Long-term mitigation of drought stimulates changes in the forest soil metagenome and alters decomposing microbial communities. PfynMetagenome

Climate change can alter the flow of nutrients and energy through terrestrial ecosystems. Using an inverse climate change field experiment in the central European Alps, we explored how long-term irrigation of a naturally drought-stressed pine forest altered the metabolic potential of the soil microbiome. Drought mitigation by a decade of irrigation stimulated profound changes in the functional capacity encoded in the soil metagenome, revealing alterations in carbon and nitrogen metabolism as well as regulatory processes protecting microorganisms from starvation and desiccation. Despite the structural and functional shifts from oligotrophic to copiotrophic microbial lifestyles under irrigation, degradation of cellulose and lignin was not affected, although different microbial taxa were involved in the degradation as determined by a time-series incubation experiment with 13C-labeled cellulose and lignin. These findings provide new insights into the impact of precipitation changes on the soil microbiome and associated ecosystem functioning in a drought-prone pine forest and will help to improve our understanding of alterations in biogeochemical cycling under a changing climate.

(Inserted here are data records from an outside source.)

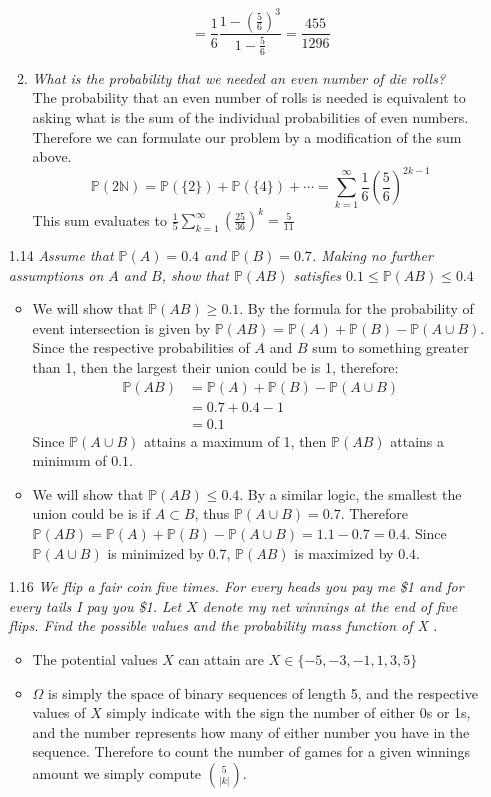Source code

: \documentclass[12pt, letterpaper]{article}
\newcommand{\N}{\mathbb{N}}
\newcommand{\Pro}{\mathbb{P}}
\begin{document}
\begin{enumerate}
\begin{enumerate}
$$		= \frac{1}{6}\frac{1-(\frac{5}{6})^3}{1-\frac{5}{6}}
		= \frac{455}{1296}
		$$
		\item \textit{What is the probability that we needed an even number of die rolls?}\\
		The probability that an even number of rolls is needed is equivalent to 
		asking what is the sum of the individual probabilities of even numbers.
		Therefore we can formulate our problem by a modification of the sum above.
		$$
		\Pro (2\N) = \Pro(\{2\}) + \Pro(\{4\}) + \cdots  = \sum_{k=1}^\infty \frac{1}{6} (\frac{5}{6})^{2k-1}
		$$
		This sum evaluates to $\frac{1}{5}\sum_{k=1}^\infty (\frac{25}{36})^k = \frac{5}{11}$
	\end{enumerate}
	\item[1.14] \textit{Assume that $\Pro(A) = 0.4$ and $\Pro(B) = 0.7$. Making no further
assumptions on $A$ and $B$, show that $\Pro(AB)$ satisfies $0.1 \leq \Pro(AB) \leq 0.4$}
	\begin{itemize}
		\item We will show that $\Pro(AB) \geq 0.1$.  By the formula for the probability of event intersection is given by $\Pro(AB) = \Pro(A) + \Pro(B) - \Pro(A \cup B)$.  Since the respective probabilities of $A$ and $B$ sum to something greater than 1, then the largest their union could be is 1, therefore:
		\begin{align*}
			\Pro(AB) &= \Pro(A) + \Pro(B) - \Pro(A \cup B)\\
				&= 0.7 + 0.4 - 1\\
				&= 0.1
		\end{align*}
		Since $\Pro(A \cup B)$ attains a maximum of 1, then $\Pro(AB)$ attains a minimum of $0.1$.  
		\item We will show that $\Pro(AB) \leq 0.4$.  By a similar logic, the smallest the union could be is if $A \subset B$, thus $\Pro(A \cup B) = 0.7$.
		Therefore $\Pro(AB) = \Pro(A) + \Pro(B) - \Pro(A \cup B) = 1.1 -0.7 = 0.4$.  Since $\Pro(A \cup B)$ is minimized by $0.7$, $\Pro(AB)$ is maximized by $0.4$.  
\end{itemize}
	\item[1.16] \textit{We flip a fair coin five times. For every heads you pay me
\$1 and for every tails I pay you \$1. Let $X$ denote my net winnings at the
end of five flips. Find the possible values and the probability mass function
of X .}	 
	\begin{itemize}
		\item The potential values $X$ can attain are $X \in \{-5, -3, -1, 1, 3, 5\}$
		\item $\Omega$ is simply the space of binary sequences of length 5, and the respective values of $X$ simply indicate with the sign the number of either 0s or 1s, and the number represents how many of either number you have in the sequence.  Therefore to count the number of games for a given winnings amount we simply compute $\binom{5}{|k|}$. 

\end{itemize}
\end{enumerate}
\end{document}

气候变化可改变陆地生态系统的养分与能量流动。本研究依托中欧阿尔卑斯山区的反向气候变化野外实验，探究了长期灌溉对自然干旱胁迫针叶林的土壤微生物组（soil microbiome）代谢潜能的影响。为期十年的灌溉缓解了干旱胁迫，显著改变了土壤宏基因组（soil metagenome）所编码的功能潜力，揭示碳、氮代谢以及保护微生物免受饥饿与干燥胁迫的调控过程均发生了改变。尽管灌溉条件下微生物的生活型从贫营养型（oligotrophic）向富营养型（copiotrophic）发生了结构与功能层面的转变，但纤维素与木质素的降解过程并未受到影响；经碳13标记（13C-labeled）纤维素与木质素的时序培养实验证实，参与降解的微生物类群发生了更替。本研究结果为降水变化对易受干旱胁迫针叶林的土壤微生物组及相关生态系统功能的影响提供了新见解，有助于深化我们对气候变化下生物地球化学循环改变的认识。